The $2.4 billion Fiat Chrysler has spent on Tesla credits is about 55% of the company has reported since 2008.
Stellantis’ announcement is “a headwind for the Tesla EV credit dynamic although we do not see it as a material impact in the near term,” said Daniel Ives, managing director for equity research at Wedbush Securities. “That said, if this trend continues with others it will be an overhang forward.”
Since Tesla’s vehicles emit no carbon or exhaust pollution, it’s been able to bank credits for each vehicle it sells that it doesn’t need. It began disclosing revenue from credit sales after the introduction of its original Roadster in 2008, when at the time they were purchased mainly by automakers seeking to comply with California’s Zero-Emission Vehicle mandate. The price is negotiated directly between Tesla and its buyers, and the company has never disclosed them on a per-vehicle value. Some credits have also been bought by automakers needing to meet U.S. corporate average fuel economy rules, but the E.U.’s push to cut carbon pollution in recent years created a lucrative new market for the company.
Tesla, which no longer has a public communications team, didn’t respond to a request for comment on the matter. Musk also didn’t mention it on his Twitter account, the primary source of Tesla information.
“The credit income is a legitimate source of income–that’s Tesla playing out the regulations against their competition–but if you strip it out Tesla profitability is, to be kind, not very good.”
The loss of Stellantis as a credit customer “brings into question the future profitability of Tesla,” said Louis Navellier, chief investment officer of Reno, Nevada-based Navellier & Associates, which owns Tesla shares in a managed account.
In 2021’s first quarter, Tesla reported $518 million in regulatory credit sales, as well as a $101 million gain from selling 10% of its $1.5 billion Bitcoin investment.
“Tesla made $619 million last quarter from ‘extraordinary’ items.

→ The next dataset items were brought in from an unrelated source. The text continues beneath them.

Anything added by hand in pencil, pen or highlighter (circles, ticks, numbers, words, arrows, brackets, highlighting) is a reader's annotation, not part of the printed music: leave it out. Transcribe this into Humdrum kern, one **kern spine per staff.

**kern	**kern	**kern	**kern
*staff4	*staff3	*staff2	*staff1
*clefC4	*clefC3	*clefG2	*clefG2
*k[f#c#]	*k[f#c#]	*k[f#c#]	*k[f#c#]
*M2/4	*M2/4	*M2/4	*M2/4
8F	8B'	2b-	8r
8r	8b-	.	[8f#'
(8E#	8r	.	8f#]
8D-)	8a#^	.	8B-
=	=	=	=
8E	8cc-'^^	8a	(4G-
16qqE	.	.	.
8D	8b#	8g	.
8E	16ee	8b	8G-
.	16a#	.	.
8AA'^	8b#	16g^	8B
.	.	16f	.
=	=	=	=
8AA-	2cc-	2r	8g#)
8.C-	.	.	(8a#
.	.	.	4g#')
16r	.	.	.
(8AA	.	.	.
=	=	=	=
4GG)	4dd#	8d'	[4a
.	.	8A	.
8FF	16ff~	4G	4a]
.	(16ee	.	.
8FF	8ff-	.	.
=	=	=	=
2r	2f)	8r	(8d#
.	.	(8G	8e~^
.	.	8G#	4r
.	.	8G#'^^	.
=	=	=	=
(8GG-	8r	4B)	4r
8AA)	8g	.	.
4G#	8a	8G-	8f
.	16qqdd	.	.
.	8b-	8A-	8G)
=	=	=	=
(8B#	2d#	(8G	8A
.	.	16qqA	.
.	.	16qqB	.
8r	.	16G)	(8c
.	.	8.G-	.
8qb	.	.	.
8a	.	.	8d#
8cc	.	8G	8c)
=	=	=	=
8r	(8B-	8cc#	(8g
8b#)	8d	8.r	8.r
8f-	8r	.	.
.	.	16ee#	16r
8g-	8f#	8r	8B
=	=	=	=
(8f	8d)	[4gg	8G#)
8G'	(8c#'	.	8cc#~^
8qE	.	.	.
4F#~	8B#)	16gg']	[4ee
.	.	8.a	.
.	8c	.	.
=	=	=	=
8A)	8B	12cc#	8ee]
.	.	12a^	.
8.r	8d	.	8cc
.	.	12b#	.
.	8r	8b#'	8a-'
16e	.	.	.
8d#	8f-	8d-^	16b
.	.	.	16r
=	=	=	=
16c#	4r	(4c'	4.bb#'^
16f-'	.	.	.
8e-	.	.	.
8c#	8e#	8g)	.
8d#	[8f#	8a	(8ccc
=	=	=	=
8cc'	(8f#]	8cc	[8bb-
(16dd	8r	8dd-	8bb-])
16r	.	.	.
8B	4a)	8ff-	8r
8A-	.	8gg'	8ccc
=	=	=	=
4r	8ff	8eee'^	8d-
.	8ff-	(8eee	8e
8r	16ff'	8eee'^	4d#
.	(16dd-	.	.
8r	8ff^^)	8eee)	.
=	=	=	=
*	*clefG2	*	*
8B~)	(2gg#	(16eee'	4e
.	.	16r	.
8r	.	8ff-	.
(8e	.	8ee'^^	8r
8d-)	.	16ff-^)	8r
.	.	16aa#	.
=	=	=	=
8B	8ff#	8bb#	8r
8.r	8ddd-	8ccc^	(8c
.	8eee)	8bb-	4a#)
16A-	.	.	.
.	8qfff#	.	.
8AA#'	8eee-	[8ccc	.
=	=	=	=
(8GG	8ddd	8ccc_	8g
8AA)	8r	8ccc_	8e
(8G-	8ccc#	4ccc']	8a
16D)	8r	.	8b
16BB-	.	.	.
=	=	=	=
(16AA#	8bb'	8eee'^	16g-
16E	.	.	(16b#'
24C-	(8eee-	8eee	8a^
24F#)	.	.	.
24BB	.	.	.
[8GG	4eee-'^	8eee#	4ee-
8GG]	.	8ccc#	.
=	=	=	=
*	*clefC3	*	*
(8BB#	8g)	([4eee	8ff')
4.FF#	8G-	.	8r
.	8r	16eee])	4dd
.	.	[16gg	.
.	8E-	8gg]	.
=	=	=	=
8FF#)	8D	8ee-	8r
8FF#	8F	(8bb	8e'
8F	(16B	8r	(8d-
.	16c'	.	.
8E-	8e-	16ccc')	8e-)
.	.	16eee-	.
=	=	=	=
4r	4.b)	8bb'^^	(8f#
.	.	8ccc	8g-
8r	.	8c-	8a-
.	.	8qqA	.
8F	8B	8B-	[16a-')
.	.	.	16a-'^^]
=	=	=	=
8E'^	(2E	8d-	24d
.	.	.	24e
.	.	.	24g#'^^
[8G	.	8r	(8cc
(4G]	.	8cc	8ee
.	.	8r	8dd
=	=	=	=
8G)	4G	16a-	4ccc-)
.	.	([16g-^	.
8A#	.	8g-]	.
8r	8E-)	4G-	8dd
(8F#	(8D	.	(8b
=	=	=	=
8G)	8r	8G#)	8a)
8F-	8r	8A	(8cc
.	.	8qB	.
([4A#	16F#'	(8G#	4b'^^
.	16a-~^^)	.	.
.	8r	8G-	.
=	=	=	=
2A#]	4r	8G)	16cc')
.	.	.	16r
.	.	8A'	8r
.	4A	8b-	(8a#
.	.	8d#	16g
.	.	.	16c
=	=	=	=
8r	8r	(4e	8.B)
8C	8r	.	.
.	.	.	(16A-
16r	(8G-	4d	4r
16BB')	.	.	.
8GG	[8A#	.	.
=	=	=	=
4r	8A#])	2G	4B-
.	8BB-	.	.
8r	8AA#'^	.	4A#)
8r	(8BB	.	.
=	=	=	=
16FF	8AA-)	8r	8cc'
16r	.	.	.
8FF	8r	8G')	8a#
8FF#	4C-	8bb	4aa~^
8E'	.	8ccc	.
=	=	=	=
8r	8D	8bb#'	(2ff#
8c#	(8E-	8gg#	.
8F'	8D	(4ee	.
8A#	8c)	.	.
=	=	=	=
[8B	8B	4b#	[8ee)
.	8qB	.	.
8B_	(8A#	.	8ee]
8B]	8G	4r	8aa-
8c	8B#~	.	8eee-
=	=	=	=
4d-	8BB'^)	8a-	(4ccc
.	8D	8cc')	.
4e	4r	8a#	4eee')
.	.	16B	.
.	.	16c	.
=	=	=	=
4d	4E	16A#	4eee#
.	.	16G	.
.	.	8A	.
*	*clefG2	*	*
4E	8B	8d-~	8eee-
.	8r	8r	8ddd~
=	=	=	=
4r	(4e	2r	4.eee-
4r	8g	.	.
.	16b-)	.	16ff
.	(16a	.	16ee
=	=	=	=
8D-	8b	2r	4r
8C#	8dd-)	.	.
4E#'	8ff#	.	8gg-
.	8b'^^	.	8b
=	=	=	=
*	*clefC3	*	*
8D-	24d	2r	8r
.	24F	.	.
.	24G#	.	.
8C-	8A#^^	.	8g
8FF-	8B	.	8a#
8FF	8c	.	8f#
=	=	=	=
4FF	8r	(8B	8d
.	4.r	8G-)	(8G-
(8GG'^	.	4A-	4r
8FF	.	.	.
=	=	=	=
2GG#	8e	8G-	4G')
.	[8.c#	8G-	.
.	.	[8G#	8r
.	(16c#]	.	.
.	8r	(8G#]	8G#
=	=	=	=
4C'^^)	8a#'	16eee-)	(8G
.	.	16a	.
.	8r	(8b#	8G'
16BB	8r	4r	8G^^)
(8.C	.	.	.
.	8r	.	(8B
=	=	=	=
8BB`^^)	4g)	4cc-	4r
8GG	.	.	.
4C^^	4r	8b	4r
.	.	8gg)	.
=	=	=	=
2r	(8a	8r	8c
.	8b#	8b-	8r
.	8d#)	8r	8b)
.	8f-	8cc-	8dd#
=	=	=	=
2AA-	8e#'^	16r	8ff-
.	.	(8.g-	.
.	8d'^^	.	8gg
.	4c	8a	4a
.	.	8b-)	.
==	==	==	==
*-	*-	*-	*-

Subtract that $619 million from the $438 million in net earnings and they once again lost money in their operations,” Navellier said. “With all of the facts that we have on hand now, it’s difficult to forecast profitability for Tesla in 2021, and with it may go the support of fundamental investors.”
Jeffries’ Houchois noted that an uptick in auto sales in the U.S. and Europe so far in 2021, rebounding from a drop in demand triggered by the Covid-19 pandemic last year, will likely boost that subsidy in the short term. “If we sell more cars this year than last year, effectively the demand for credit is higher,” Houchois says. “It’s the gift that keeps giving but eventually it goes away.”
That’s not likely to happen until 2022, at which point Musk’s decade-old prediction of declining credit sales becomes a reality. “The question is when does it go to zero?” Houchois said. “That’s the thing about Elon Musk: he’s often late but never wrong.”